Big-box retailers are developing indoor navigation tools to help shoppers find what they want. Some, including Target and Walgreens, have stored floor layout plans in smartphone apps. Walmart and Home Depot apps now can display aisle numbers for searched items.
In a store, “I can talk to an associate, but I can’t search for a two-sided tape,” says Gibu Thomas, Walmart head of mobile and digital. “Mobile brings the (online store) to the store.”
Within two weeks of Walmart’s May launch of the “In-Store” mode in its app, about 15% of page views were from shoppers in stores.
Retailers traditionally were reluctant, for competitive reasons, to release detailed merchandising data. But with mobile apps becoming a key sales channel, they’ve begun adding coupons, prices, store hours and bar code scanners.
Now they’re betting that item locators will help customers shop more efficiently and, as a result, buy more. About 20% of retail sales are lost because shoppers can’t find items, estimates Nathan Pettyjohn, CEO of Aisle411, an app with 9,000 store maps. A locator also can attract customers who need only an item or two and would avoid a big-box store, lest they waste time.

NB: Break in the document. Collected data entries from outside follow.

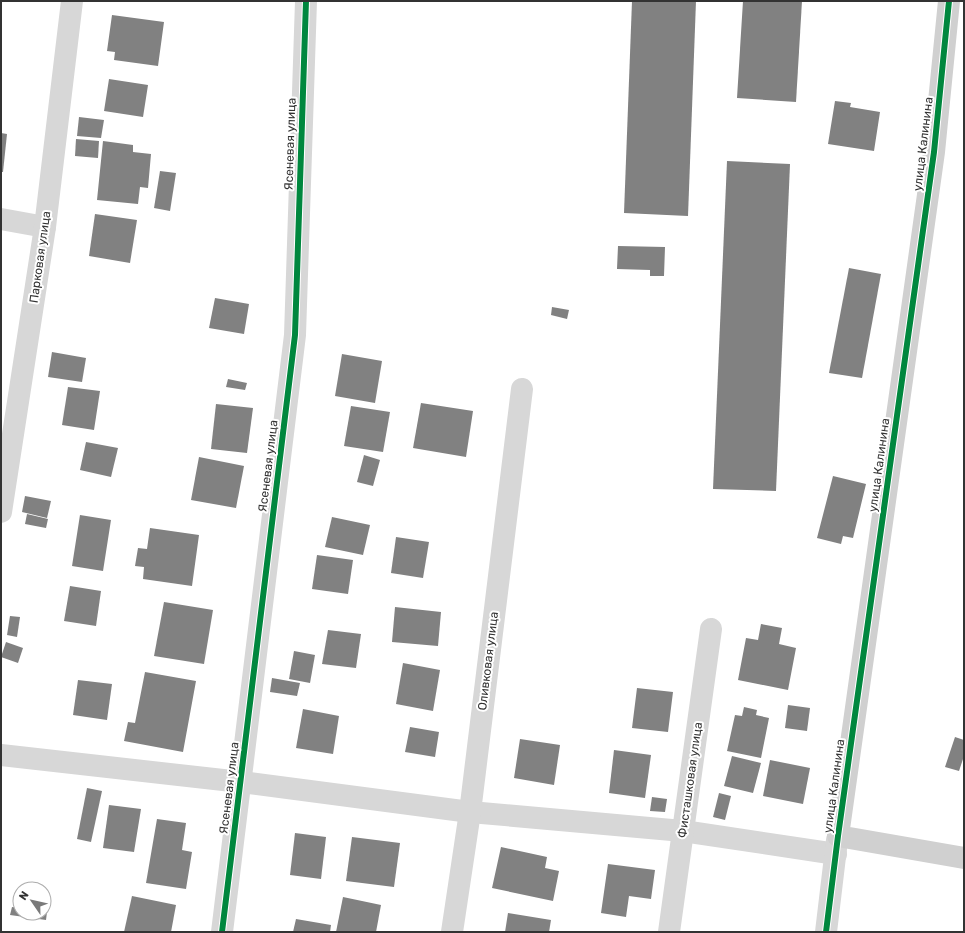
<svg xmlns="http://www.w3.org/2000/svg" width="965" height="933" font-family="Rubik,sans-serif">
<style>
.building{fill:#818181}
.lines{fill:none;stroke-linecap:round;stroke-linejoin:round}
.street{stroke:#d7d7d7;stroke-width:22}
.secondary{stroke:#d0d0d0;stroke-width:22}
.cycleway-casing{stroke:#fff;stroke-width:8}
.cycleway{stroke:#00873e;stroke-width:6}
.labels{text-anchor:middle;dominant-baseline:central;stroke-width:4;stroke-linejoin:round;paint-order:stroke}
.street-label{font-size:12px;fill:#333;stroke:#fff}
</style>
<rect width="100%" height="100%" fill="#fff"/>
<g class="building">
<polygon points="632,1 696,1 688,216 624,213"/>
<polygon points="743,1 802,1 796,102 737,98"/>
<polygon points="112,15 164,22 158,66 114,60 115,52 107,51"/>
<polygon points="109,79 148,85 143,117 104,111"/>
<polygon points="835,101 851,103 850,107 880,112 874,151 828,144"/>
<polygon points="79,117 104,120 101,138 77,136"/>
<polygon points="1,133 7,134 3,172 1,172"/>
<polygon points="76,139 99,141 98,158 75,156"/>
<polygon points="103,141 133,145 133,152 151,154 148,188 140,187 138,204 97,200"/>
<polygon points="727,161 790,164 776,491 713,489"/>
<polygon points="160,171 176,173 170,211 154,208"/>
<polygon points="95,214 137,220 130,263 89,256"/>
<polygon points="618,246 665,247 664,276 650,276 650,270 617,269"/>
<polygon points="849,268 881,274 862,378 829,373"/>
<polygon points="215,298 249,304 244,334 209,328"/>
<polygon points="552,307 569,310 567,319 551,315"/>
<polygon points="52,352 86,358 82,382 48,377"/>
<polygon points="342,354 382,361 375,403 335,396"/>
<polygon points="228,379 247,383 245,390 226,387"/>
<polygon points="68,387 100,391 94,430 62,425"/>
<polygon points="421,403 473,411 466,457 413,448"/>
<polygon points="216,404 253,408 247,453 211,449"/>
<polygon points="351,406 390,412 383,452 344,446"/>
<polygon points="86,442 118,448 111,477 80,470"/>
<polygon points="364,455 380,460 373,486 357,482"/>
<polygon points="199,457 244,466 236,508 191,500"/>
<polygon points="833,476 866,484 853,538 843,536 841,544 817,538"/>
<polygon points="25,496 51,501 47,518 22,512"/>
<polygon points="27,514 48,519 46,528 25,524"/>
<polygon points="80,515 111,520 103,571 72,566"/>
<polygon points="332,517 370,525 363,555 325,547"/>
<polygon points="150,528 199,535 192,586 143,579 144,567 135,566 138,548 147,549"/>
<polygon points="396,537 429,542 423,578 391,573"/>
<polygon points="317,555 353,560 348,594 312,589"/>
<polygon points="70,586 101,591 96,626 64,621"/>
<polygon points="164,602 213,610 204,664 154,656"/>
<polygon points="395,607 441,612 438,646 392,642"/>
<polygon points="10,616 20,617 17,637 7,635"/>
<polygon points="761,624 782,628 779,644 796,648 788,690 738,680 746,638 758,640"/>
<polygon points="328,630 361,634 356,668 322,664"/>
<polygon points="6,642 23,648 18,663 1,657"/>
<polygon points="294,651 315,655 310,683 289,679"/>
<polygon points="403,663 440,670 433,711 396,704"/>
<polygon points="145,672 196,681 183,752 124,741 128,722 135,723"/>
<polygon points="272,678 300,683 297,696 270,692"/>
<polygon points="78,680 112,684 107,720 73,715"/>
<polygon points="637,688 673,692 668,732 632,728"/>
<polygon points="788,705 810,708 807,731 785,728"/>
<polygon points="744,707 757,710 756,715 769,718 761,758 727,751 735,715 742,716"/>
<polygon points="303,709 339,716 333,754 296,748"/>
<polygon points="410,727 439,732 435,757 405,752"/>
<polygon points="955,737 964,740 964,756 959,771 945,767"/>
<polygon points="520,739 560,745 554,785 514,778"/>
<polygon points="614,750 651,755 645,798 609,793"/>
<polygon points="732,756 761,763 753,793 724,786"/>
<polygon points="770,760 810,768 803,804 763,796"/>
<polygon points="87,788 102,791 91,842 77,839"/>
<polygon points="719,793 731,796 725,820 713,817"/>
<polygon points="652,797 667,799 665,812 650,811"/>
<polygon points="109,805 141,809 134,852 103,848"/>
<polygon points="157,819 186,823 182,850 192,852 186,889 146,883"/>
<polygon points="295,833 326,837 321,879 290,875"/>
<polygon points="352,837 400,843 394,887 346,881"/>
<polygon points="501,847 547,857 545,868 559,871 553,901 492,888"/>
<polygon points="608,864 655,870 651,899 629,896 626,917 601,913"/>
<polygon points="132,896 176,905 171,932 124,932"/>
<polygon points="343,897 381,905 376,932 336,932"/>
<polygon points="12,907 20,908 20,913 47,912 46,920 10,915"/>
<polygon points="508,913 551,920 549,932 505,932"/>
<polygon points="296,919 331,925 330,932 293,932"/>
</g>
<g class="lines">
<g class="street">
<polyline points="1,219 45,227"/>
<polyline points="1,512 45,227 72,1"/>
<polyline points="1,755 241,782 470,812 683,831 836,854"/>
<polyline points="222,932 295,335 306,1"/>
<polyline points="452,932 470,812 522,389"/>
<polyline points="669,932 711,629"/>
<polyline points="826,932 837,840"/>
</g>
<polyline class="secondary" points="949,1 934,152 838,836 964,858"/>
<defs>
<g id="cycleway">
<polyline points="222,932 295,335 306,1"/>
<polyline points="826,932 838,836 934,152 949,1"/>
</g>
</defs>
<use href="#cycleway" class="cycleway-casing"/>
<use href="#cycleway" class="cycleway"/>
</g>
<g class="labels">
<g class="street-label">
<text transform="translate(290 144) rotate(-88)">Ясеневая улица</text>
<text transform="translate(923 144) rotate(-83)">улица Калинина</text>
<text transform="translate(40 257) rotate(-82)">Парковая улица</text>
<text transform="translate(879 465) rotate(-82)">улица Калинина</text>
<text transform="translate(268 466) rotate(-83)">Ясеневая улица</text>
<text transform="translate(488 661) rotate(-83)">Оливковая улица</text>
<text transform="translate(690 780) rotate(-82)">Фисташковая улица</text>
<text transform="translate(834 786) rotate(-82)">улица Калинина</text>
<text transform="translate(229 788) rotate(-83)">Ясеневая улица</text>
</g>
</g>
<rect width="965" height="933" fill="none" stroke="#333333" stroke-width="4"/>
<g transform="translate(32 901) rotate(304)"><circle r="19" fill="#ffffff" stroke="#adadad"/>
<path d="M0-3L7 15L0 10L-7 15Z" fill="#7a7a7a"/>
<text y="-6" font-size="11" font-weight="bold" text-anchor="middle" fill="#333333">N</text>
</g>
</svg>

Nudging customers to share what they buy also gives retailers data for merchandising, inventory control and personalized deals.
Some efforts underway:
•Walgreens. The chain partnered with Aisle411 to list store layouts in the Aisle411 app. Customers can make shopping lists and the items are spotted on their store’s map. Next month, Walgreens will embed the feature in its own app, says Abhi Dhar, chief technology officer.

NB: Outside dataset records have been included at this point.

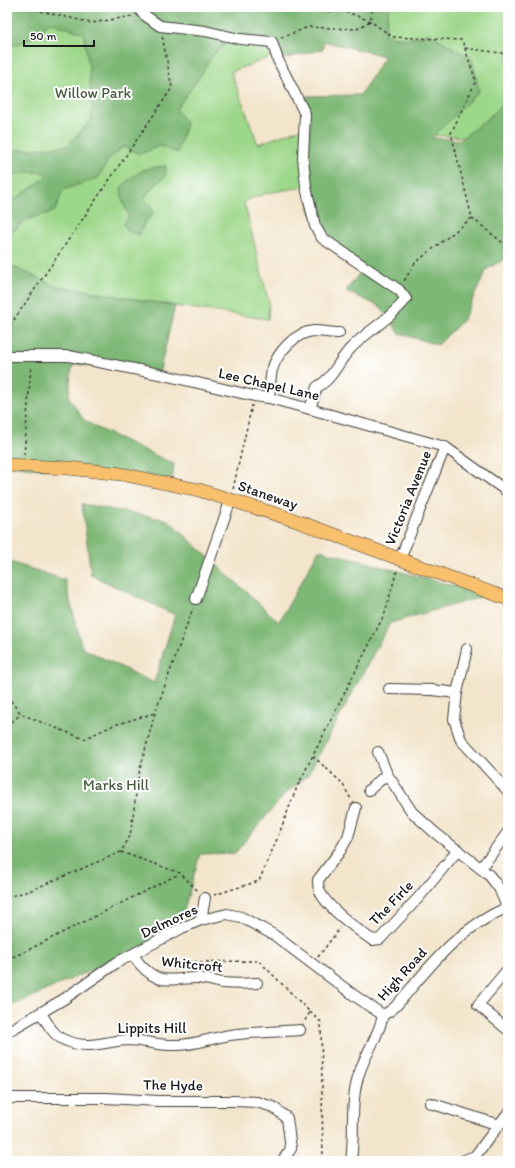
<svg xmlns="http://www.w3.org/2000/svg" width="515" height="1168" font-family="Itim,sans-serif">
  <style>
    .green { fill: #9dd78a; stroke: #5c7a53; fill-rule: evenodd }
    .forest { fill: #7eb876; stroke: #4d6a49 }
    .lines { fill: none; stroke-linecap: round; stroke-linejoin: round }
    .minor-casing { stroke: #3c3a36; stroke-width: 12 }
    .major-casing { stroke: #3c3a36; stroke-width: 14 }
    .path { stroke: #3c3a36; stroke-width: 1.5; stroke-dasharray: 3 3; stroke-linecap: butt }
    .minor { stroke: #fff; stroke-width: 10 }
    .major { stroke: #f8bf6c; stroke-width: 13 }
    .labels { text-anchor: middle; stroke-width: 4; stroke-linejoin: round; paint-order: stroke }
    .park-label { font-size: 15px; fill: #495d42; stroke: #fff }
    .street-label { font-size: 15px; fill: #1c1c1c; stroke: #fff }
  </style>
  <rect width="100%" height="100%" fill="#fff"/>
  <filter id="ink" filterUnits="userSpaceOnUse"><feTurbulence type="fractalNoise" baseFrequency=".025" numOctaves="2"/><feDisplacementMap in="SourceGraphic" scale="8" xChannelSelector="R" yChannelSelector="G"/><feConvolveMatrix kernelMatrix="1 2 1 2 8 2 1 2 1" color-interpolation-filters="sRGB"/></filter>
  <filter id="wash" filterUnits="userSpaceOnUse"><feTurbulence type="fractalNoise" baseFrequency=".012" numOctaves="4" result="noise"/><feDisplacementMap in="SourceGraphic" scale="16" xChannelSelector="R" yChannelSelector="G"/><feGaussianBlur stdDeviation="0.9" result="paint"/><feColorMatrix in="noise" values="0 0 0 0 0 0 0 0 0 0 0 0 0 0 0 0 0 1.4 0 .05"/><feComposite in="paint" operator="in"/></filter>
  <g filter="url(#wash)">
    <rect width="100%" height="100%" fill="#f3e5cc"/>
    <!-- green -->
    <g class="green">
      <path d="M7,7H193L213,54L230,41L272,42L276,55L231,72L258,144L305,127L306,187C286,190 261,192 244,202L269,303L268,319L175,306L75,289L37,350L7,382ZM166,166L157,184L147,194L144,199L154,214L145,221L139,235L129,216Z"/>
      <path d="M389,7H508V95L495,112L464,137L431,135L430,34L408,39L384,35Z"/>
    </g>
    <!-- forest -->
    <g class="forest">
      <path d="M7,7H309L357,9L358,7H389L384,35L408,39L430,34L472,59L479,91L432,138L461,140L464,137L495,112L508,95V257L487,269L463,320L438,345L399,333L381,307L346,291L364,267L322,238L309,208L305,114L307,96L360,95L385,56L323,41V49L278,60L272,42L230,41L213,54L198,79L176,109L186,123L177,153L160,146L140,154L123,147L109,159L98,178L63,190L55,211L25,220L7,237V205L44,179L47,173C33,171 20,172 7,178V150L10,151L67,146L92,119L89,67L83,33L49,22L37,36L7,48Z"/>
      <path d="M166,166V175C159,182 148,190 144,199L150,205L154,214L145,221L139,235L129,232L123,224L129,216L123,203L121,188C137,171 143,168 166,166Z"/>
      <path d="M7,264L53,285L175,306L159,374L95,361L93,366L74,364L71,372L69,397L83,419L97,428L174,464L172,483L7,465Z"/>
      <path d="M82,504L168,520L279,622L319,550L488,595L390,623L308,775L284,795L235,853L200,854L178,931L7,1008V561L65,580L82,648L154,683L175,615L91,575Z"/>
    </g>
  </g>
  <g filter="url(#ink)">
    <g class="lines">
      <!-- minor casing -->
      <g class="minor-casing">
        <g id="minor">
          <path d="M138,7L143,14L160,26L205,31L240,39L272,42L278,60L305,114L303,158L306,187L315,226L322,238L399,290L406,299C391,319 368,330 351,348C338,361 334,378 317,387L310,409"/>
          <path d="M7,356H69L159,374L254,396L269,398L310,409L445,447L508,492"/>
          <path d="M269,398C270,389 270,379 272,370C277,353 295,332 314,331C322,331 331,333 339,333"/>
          <path d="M400,559L445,447"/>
          <path d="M196,599L231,499"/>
          <path d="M467,649L457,693L454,719L461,740L508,791"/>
          <path d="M389,689L432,690L457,693"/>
          <path d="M378,752L387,774L412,812L434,832L489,875L499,888L507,907"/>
          <path d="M369,790L387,774"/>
          <path d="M356,808L348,837L340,851L318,880C318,883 318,886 319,889C324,906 358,930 372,940L380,939L419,897L458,850"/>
          <path d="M481,868L508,832"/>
          <path d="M201,920L205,898"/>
          <path d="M133,955C139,964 146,973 158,978C169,982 183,978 195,978C204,978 213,981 222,983C234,984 245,984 257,983"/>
          <path d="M508,969L478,1005L508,1030"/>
          <path d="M41,1013C48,1024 54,1037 67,1041C90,1050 106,1041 127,1040C144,1040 159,1046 176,1045C194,1045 212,1038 230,1035C253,1032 276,1032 300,1030"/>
          <path d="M383,1015L390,1011L396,1006C431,965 457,929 508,907"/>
          <path d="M7,1032L64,999L116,963L182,928L201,920L227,914L241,917L274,935L355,996L383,1015"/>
          <path d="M7,1098H106L159,1101H234L257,1102L273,1107L287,1118L291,1149L282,1161"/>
          <path d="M430,1103L499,1125"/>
          <path d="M351,1161C355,1134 350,1107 357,1081C362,1057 379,1038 383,1015"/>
          <path d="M462,1161L475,1156L508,1113"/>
        </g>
      </g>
      <!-- major casing -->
      <g class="major-casing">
        <path id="major" d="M7,465L68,468L121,474L199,490L294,520L508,599"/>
      </g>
      <!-- path -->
      <g class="path">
        <path d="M23,7L92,23L133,16"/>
        <path d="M244,7L249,9L347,12L370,21L393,37L462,40L476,81L451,133L472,218L415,263L404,281"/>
        <path d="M281,38L308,27L357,29L370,21L373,7"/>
        <path d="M465,48L508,54"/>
        <path d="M472,218L508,247"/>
        <path d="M7,330L172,88L162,35"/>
        <path d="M24,455L31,366"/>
        <path d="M233,489L252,405"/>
        <path d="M7,696L21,714L84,739L114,725L155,713"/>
        <path d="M7,726L21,714"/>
        <path d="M313,756L342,783L351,799"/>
        <path d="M121,852L180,873L198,891"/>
        <path d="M214,895L259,881L277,839L297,787L385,613L397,570"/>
        <path d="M7,897L29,891L121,852L130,836L139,773L155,713L193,608"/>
        <path d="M318,957L340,928"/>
        <path d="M7,959L22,953L179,874"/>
        <path d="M174,970L180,962L259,961L310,1012L304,1022"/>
        <path d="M310,1012L321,1022L323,1161"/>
      </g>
      <!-- minor -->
      <use href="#minor" class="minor"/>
      <!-- major -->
      <use href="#major" class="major"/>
    </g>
  </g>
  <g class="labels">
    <!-- park labels -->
    <g class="park-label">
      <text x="93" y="98">Willow Park</text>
      <text x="116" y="790">Marks Hill</text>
    </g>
    <!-- street labels -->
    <g class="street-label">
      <text transform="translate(269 384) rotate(13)" y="5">Lee Chapel Lane</text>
      <text transform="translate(268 495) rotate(19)" y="5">Staneway</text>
      <text transform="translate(408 498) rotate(-68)" y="5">Victoria Avenue</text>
      <text transform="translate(391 903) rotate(-46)" y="5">The Firle</text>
      <text transform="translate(169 921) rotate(-25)" y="5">Delmores</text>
      <text transform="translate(192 964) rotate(6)" y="5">Whitcroft</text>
      <text transform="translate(402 974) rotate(-48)" y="5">High Road</text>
      <text x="152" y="1033">Lippits Hill</text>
      <text transform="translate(173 1085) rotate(1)" y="5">The Hyde</text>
    </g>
  </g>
  <!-- margin -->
  <rect width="515" height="1168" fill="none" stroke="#fff" stroke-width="24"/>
  <!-- scale -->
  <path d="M24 40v6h70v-6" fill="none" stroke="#1c1c1c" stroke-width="2"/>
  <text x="30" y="40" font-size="12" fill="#1c1c1c" stroke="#ffffff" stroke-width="3" paint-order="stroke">50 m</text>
</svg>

•Walmart. In May, Walmart’s app began showing the aisle number for a majority of items. And this year it is expanding last year’s Black Friday test of paper store maps locating popular items to add digital maps for Black Friday in the app.

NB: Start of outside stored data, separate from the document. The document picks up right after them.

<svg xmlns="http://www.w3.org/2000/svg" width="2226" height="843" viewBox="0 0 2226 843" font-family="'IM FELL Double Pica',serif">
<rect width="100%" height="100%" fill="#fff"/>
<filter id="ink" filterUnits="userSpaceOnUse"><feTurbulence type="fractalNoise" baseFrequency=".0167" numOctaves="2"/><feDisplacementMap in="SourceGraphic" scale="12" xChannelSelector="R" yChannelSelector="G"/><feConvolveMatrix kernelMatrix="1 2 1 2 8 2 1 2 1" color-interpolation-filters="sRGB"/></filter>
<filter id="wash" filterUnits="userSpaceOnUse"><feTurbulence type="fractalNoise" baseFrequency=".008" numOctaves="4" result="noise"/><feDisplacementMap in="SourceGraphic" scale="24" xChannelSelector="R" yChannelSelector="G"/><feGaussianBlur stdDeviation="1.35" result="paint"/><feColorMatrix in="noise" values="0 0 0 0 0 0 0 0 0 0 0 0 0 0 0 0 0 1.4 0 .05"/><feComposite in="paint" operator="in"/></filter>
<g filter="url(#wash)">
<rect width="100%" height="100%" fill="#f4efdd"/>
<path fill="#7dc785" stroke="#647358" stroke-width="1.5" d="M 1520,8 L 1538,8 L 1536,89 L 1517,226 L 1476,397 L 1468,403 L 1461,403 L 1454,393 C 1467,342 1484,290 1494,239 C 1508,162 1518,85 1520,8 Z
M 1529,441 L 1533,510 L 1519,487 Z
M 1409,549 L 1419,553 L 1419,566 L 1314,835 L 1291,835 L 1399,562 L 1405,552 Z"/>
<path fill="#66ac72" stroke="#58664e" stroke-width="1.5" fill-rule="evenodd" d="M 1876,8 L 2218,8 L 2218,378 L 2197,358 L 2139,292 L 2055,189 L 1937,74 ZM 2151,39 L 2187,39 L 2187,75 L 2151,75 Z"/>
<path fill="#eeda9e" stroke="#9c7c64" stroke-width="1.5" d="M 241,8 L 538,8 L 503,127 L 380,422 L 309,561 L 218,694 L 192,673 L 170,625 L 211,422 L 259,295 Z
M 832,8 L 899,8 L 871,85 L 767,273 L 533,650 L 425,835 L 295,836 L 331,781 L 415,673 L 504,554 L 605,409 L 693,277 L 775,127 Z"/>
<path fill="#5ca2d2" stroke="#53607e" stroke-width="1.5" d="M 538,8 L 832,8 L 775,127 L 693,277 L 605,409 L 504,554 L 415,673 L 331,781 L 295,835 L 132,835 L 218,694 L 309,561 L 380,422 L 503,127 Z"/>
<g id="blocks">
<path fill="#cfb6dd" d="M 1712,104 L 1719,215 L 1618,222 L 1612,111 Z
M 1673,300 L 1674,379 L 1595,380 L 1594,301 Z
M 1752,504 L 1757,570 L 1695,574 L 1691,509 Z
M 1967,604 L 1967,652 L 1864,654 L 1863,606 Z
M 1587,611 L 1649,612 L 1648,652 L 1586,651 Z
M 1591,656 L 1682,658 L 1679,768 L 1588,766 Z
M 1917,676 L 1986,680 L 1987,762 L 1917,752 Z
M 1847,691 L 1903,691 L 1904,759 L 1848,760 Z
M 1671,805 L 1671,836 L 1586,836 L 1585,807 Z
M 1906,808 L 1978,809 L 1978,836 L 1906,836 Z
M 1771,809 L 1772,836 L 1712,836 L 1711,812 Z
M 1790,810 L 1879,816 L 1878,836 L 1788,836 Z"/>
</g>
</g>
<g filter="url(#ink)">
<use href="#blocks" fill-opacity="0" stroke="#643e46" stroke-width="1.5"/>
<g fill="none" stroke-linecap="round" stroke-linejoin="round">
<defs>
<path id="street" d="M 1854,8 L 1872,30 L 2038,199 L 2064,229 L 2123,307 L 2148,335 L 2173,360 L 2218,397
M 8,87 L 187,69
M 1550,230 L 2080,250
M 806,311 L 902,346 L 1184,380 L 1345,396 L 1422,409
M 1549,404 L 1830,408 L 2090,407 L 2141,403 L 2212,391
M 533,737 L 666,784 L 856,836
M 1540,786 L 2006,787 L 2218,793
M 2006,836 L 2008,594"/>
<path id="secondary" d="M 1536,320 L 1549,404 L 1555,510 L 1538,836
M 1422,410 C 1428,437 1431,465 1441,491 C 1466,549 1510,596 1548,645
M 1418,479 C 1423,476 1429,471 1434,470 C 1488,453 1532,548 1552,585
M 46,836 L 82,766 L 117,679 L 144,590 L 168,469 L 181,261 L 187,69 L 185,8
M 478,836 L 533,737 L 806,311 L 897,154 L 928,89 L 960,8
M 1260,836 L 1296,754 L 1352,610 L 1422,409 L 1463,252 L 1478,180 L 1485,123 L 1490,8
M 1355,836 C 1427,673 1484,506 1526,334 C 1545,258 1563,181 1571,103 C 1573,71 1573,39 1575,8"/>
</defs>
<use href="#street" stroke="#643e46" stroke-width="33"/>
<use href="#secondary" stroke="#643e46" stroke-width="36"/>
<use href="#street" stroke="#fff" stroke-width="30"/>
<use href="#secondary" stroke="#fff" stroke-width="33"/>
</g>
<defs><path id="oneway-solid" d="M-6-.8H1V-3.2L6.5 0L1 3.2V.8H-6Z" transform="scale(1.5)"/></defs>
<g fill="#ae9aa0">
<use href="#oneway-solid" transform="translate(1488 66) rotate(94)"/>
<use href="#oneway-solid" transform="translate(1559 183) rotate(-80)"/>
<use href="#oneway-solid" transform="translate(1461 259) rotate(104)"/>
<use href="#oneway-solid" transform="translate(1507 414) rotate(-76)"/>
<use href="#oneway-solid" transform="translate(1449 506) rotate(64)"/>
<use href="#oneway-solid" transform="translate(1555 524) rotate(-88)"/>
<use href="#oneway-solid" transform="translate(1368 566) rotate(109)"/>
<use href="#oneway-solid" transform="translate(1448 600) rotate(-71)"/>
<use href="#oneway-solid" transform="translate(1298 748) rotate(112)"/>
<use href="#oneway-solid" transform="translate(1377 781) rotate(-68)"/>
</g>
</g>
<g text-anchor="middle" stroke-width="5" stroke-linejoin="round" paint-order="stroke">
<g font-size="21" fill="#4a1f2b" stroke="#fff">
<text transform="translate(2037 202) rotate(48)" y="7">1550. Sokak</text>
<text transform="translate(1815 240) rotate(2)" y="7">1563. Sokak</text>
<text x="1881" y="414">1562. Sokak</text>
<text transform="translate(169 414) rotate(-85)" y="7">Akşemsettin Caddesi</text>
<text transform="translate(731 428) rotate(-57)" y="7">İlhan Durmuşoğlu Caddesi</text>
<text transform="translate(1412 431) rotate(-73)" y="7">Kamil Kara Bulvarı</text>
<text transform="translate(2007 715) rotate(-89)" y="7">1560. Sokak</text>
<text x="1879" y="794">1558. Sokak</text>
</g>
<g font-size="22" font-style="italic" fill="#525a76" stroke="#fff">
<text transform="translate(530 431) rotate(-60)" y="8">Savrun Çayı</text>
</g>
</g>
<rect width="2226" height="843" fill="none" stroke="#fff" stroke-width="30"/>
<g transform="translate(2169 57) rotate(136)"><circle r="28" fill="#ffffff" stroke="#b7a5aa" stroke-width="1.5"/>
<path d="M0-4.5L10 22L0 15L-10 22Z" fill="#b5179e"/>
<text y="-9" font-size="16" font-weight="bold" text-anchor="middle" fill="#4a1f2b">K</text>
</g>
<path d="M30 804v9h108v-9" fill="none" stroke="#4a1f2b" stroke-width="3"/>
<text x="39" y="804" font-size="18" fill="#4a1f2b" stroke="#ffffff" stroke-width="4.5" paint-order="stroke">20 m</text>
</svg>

•Home Depot. With about 40,000 items in its stores, finding them is a common complaint at the home-improvement chain, says Matt Jones, manager of mobile. Last year, it added to its app store maps and aisle numbers of searched items. It hopes to locate items more specifically, but with so many items, accuracy and consistency from store to store is “a big challenge,” he says.
•Start-ups. Several start-ups are pursuing item-locator technology to be used independently or licensed by retailers. Aislefinder collects aisle locations by calling stores individually and has about 5,300 stores in its app. Meijer, a retail chain in the Midwest, uses technology from Point Inside that shows the location of items on a map.